State lawmakers nationwide launch a free-speech crackdown
Back in the 1930s, U.S. Supreme Court Justice Louis Brandeis famously referred to states as “laboratories of democracy.”
But these days, those labs are looking less Albert Einstein and more Dr. Frankenstein.
Enraged by the hundreds of thousands of women who peacefully took to the street in Washington in January, and the activists who camped out to block the construction of the Dakota Access pipeline, lawmakers in 20 states are debating or voting on more than 30 bills aimed at criminalizing or otherwise cracking down on the protest movements spawned by President Donald Trump’s administration.
But critics say that, in their haste, these lawmakers are shredding the Constitution and stomping on free speech rights as they shovel the proposals into the legislative maw.
According to The Guardian, these efforts include measures banning protesters from wearing masks; boosting the fines for protesting in large groups, and immunizing drivers who hit protesters inconveniently cluttering up the roadway as they exercise a constitutionally protected right to free speech.
The “flood of bills represents an unprecedented level of hostility toward protesters in the 21st century,” the American Civi Liberty Unions’s Lee Rowland and Vera Eidelman wrote in a Feb. 17 blog post on this alarming trend.
“Is this spate of anti-protest bills a coincidence? We think not,” Eidelmand and Rowland wrote of the timing and prevalence of proposals in states where protests have been the most frequent.
Indeed, it’s little wonder that some state lawmakers have felt emboldened to act.
With an unsettling affection for despots and tweets dismissing his critics as losers who won’t accept election results or by saying he’d like to punch a protester in the face, as he did during the campaign last year, the guy at the top has made his feelings about dissent pretty clear.
In Oklahoma, for instance, the state House and Senate passed legislation imposing stiff penalties on anyone who trespasses on such “critical infrastructure” as a power plant or oil refinery, The Guardian reported.
If Republican Gov.
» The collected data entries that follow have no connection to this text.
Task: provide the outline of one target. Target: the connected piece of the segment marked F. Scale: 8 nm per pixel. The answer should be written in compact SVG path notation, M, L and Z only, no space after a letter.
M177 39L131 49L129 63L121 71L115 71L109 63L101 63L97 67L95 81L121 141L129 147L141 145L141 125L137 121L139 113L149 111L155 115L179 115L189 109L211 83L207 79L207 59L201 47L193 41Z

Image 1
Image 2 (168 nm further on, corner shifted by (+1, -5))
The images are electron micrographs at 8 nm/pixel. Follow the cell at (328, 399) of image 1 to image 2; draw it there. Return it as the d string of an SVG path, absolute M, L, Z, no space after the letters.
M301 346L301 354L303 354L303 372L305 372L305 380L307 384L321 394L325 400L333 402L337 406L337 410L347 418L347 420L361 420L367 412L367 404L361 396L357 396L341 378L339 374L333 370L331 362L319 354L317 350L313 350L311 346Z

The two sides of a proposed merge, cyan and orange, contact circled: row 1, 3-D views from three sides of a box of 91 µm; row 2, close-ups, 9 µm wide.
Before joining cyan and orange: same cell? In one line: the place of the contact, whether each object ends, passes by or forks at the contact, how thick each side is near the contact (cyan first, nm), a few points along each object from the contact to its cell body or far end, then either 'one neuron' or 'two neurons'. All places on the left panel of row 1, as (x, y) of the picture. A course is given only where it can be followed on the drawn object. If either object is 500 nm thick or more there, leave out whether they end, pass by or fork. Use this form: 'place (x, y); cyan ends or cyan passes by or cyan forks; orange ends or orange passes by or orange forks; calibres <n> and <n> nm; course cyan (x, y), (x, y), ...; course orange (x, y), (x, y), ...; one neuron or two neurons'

Mary Fallin signs it into law, violators who trespass and damage such facilities would face a minimum of $10,000 in fines and/or at least a year in jail, according to OpenStates, which tracks legislation in all 50 states.
In Tennessee, meanwhile, lawmakers are debating a bill providing civil immunity to “the driver of an automobile who injures a protester who is blocking traffic in a public right-of-way if the driver was exercising due care.”
In North Dakota, Gov. Doug Burgum signed that mask ban into law, along with a bill raising the stakes for a riot that “’involves 100 or more persons”, doubling the maximum prison sentence to 10 years,’” The Guardian reported.
And while Trump’s supporters, might be cheering these measures and sneeringly dismissing his critics, it’s worth noting that they’re absolutely agnostic when it comes to the political persuasion of the protester.
That means the American right could just as easily find themselves at the business end of laws passed by their own party if, as progressives hope, there’s a shift in the political winds in 2018.
It was only seven short years ago, after all that critics of then-President Barack Obama, some shouldering semi-automatic rifles, congregated at constitutionally protected rallies themselves.
Second Amendment supporters like to argue that states don’t need new guns laws because existing statutes, vigorously enforced, are more than equal to the task.
The same principle is applicable here. Existing law should be more than enough to ensure that both the public and property are protected when large-scale rallies, such as the Women’s March - or the March for Life - take place.
And instead of celebrating the kind of vibrant civic engagement that we tell our children is vital to the health of the republic, these measures are intended to quash dissent and chill free speech.
And in our laboratories of democracy - that’s not a monster we want to bring to life.